To solve the problem of determining the minimum time after which two simple pendulums of lengths \( l \) and \( 16l \) will be in the same phase again, we can follow these steps: ### Step 1: Determine the Time Periods of the Pendulums The time period \( T \) of a simple pendulum is given by the formula: \[ T = 2\pi \sqrt{\frac{L}{g}} \] For the first pendulum of length \( l \): \[ T_1 = 2\pi \sqrt{\frac{l}{g}} \] For the second pendulum of length \( 16l \): \[ T_2 = 2\pi \sqrt{\frac{16l}{g}} = 2\pi \sqrt{16} \sqrt{\frac{l}{g}} = 8\pi \sqrt{\frac{l}{g}} \] ### Step 2: Calculate the Angular Frequencies The angular frequency \( \omega \) is related to the time period by: \[ \omega = \frac{2\pi}{T} \] For the first pendulum: \[ \omega_1 = \frac{2\pi}{T_1} = \frac{2\pi}{2\pi \sqrt{\frac{l}{g}}} = \sqrt{\frac{g}{l}} \] For the second pendulum: \[ \omega_2 = \frac{2\pi}{T_2} = \frac{2\pi}{8\pi \sqrt{\frac{l}{g}}} = \frac{1}{4} \sqrt{\frac{g}{l}} \] ### Step 3: Set Up the Phase Condition The pendulums are released from the same phase, so we need to find the time \( T \) when they are again in the same phase.
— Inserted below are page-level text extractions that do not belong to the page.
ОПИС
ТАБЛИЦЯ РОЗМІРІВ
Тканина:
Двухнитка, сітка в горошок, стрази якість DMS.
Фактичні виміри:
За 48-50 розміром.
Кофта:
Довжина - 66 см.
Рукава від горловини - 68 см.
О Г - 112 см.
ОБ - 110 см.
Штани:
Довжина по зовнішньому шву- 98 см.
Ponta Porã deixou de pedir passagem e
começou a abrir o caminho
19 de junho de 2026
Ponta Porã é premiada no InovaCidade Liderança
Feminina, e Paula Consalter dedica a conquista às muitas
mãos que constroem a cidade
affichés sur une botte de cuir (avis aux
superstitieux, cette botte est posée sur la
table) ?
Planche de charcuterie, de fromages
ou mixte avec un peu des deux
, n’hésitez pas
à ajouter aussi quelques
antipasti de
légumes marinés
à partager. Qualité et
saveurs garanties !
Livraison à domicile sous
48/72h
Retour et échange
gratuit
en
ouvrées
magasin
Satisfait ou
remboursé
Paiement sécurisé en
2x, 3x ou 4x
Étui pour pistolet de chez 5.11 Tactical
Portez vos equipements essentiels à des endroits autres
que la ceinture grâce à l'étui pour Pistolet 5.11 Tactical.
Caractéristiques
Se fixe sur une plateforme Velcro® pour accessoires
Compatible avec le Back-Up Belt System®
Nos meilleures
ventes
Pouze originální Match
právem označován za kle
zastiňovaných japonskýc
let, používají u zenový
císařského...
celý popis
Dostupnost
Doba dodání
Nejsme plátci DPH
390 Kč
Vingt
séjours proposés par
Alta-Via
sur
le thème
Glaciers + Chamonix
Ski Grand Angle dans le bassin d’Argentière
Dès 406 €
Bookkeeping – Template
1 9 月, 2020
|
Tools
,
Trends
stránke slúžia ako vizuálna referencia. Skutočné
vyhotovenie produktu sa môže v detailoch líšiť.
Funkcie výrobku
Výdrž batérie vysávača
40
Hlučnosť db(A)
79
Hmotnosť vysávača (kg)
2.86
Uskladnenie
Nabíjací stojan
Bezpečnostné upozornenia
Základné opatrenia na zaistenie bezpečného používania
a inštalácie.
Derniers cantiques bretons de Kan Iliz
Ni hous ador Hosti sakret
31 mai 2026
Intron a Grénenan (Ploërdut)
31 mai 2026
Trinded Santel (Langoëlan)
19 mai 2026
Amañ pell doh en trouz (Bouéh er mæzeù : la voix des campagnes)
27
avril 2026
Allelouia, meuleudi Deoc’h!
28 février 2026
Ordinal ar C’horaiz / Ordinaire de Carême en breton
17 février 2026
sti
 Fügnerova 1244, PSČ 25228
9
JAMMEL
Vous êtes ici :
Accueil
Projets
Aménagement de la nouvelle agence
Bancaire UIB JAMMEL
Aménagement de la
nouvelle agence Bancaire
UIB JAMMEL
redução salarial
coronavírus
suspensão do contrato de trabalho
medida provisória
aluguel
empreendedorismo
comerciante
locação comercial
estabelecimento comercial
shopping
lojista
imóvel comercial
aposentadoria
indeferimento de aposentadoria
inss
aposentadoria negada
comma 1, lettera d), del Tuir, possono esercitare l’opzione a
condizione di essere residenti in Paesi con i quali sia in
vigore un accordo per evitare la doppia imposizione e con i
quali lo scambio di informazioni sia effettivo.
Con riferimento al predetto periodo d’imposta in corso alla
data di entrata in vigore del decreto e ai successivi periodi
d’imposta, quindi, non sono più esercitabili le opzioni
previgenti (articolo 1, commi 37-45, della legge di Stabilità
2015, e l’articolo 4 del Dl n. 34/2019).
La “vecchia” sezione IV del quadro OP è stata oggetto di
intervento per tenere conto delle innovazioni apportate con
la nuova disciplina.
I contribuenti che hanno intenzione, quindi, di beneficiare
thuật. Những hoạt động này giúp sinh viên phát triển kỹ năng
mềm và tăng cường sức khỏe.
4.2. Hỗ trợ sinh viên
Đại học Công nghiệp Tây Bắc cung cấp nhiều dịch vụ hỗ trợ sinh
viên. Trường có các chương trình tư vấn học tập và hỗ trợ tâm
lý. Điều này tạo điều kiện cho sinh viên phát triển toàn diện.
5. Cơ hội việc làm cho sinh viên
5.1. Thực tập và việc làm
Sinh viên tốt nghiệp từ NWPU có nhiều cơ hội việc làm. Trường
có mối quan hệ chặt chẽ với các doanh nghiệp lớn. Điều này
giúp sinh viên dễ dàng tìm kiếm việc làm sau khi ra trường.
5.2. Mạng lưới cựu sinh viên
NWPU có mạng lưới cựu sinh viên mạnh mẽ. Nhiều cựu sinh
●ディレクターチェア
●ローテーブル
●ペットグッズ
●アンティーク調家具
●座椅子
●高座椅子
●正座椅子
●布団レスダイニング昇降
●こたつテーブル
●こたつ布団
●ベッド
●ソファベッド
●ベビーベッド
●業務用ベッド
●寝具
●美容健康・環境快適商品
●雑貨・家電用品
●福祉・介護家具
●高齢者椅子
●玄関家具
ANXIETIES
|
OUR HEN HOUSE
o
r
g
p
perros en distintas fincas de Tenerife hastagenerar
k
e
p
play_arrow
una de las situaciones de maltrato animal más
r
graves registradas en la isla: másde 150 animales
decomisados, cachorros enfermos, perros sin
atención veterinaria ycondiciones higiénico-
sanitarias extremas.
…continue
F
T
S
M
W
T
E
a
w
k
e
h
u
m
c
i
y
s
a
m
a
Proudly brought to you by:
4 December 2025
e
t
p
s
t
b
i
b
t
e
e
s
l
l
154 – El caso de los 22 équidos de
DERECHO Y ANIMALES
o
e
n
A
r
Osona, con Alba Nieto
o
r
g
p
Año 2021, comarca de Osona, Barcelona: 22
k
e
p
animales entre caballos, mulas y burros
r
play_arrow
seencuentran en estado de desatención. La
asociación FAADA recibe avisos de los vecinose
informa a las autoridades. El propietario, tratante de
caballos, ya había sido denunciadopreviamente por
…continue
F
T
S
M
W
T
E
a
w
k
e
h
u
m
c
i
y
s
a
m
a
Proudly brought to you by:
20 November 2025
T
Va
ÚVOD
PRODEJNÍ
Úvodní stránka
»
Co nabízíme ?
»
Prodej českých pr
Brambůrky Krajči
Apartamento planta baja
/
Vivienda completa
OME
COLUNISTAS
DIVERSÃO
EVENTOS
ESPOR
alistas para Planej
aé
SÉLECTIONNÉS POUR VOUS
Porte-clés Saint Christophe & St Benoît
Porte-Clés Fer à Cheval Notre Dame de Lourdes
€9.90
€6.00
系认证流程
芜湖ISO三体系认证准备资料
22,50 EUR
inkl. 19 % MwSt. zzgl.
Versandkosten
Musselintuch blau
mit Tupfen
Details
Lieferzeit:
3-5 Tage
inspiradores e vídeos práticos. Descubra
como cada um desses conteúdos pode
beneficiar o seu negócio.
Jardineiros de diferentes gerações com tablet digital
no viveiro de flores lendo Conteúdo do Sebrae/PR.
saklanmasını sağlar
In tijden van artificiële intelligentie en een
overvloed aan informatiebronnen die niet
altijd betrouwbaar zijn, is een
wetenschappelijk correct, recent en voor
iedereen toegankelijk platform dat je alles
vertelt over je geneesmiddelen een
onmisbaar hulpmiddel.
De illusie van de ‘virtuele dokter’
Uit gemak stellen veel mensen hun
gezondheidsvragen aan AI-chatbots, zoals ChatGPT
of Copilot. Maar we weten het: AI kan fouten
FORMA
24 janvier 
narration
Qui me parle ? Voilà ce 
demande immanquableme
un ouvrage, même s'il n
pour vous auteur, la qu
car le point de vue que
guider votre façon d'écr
The condition for being in the same phase can be expressed as: \[ \omega_1 T = \omega_2 T + 2n\pi \] where \( n \) is an integer. Rearranging gives: \[ (\omega_1 - \omega_2) T = 2n\pi \] ### Step 4: Substitute the Angular Frequencies Substituting \( \omega_1 \) and \( \omega_2 \): \[ \left(\sqrt{\frac{g}{l}} - \frac{1}{4}\sqrt{\frac{g}{l}}\right) T = 2n\pi \] This simplifies to: \[ \left(\frac{3}{4}\sqrt{\frac{g}{l}}\right) T = 2n\pi \] ### Step 5: Solve for Minimum Time \( T \) To find the minimum time, we set \( n = 1 \): \[ \frac{3}{4}\sqrt{\frac{g}{l}} T = 2\pi \] Solving for \( T \): \[ T = \frac{2\pi \cdot 4}{3\sqrt{\frac{g}{l}}} = \frac{8\pi}{3}\sqrt{\frac{l}{g}} \] ### Final Result Thus, the minimum time after which the two pendulums will be in the same phase again is: \[ T = \frac{8\pi}{3}\sqrt{\frac{l}{g}} \]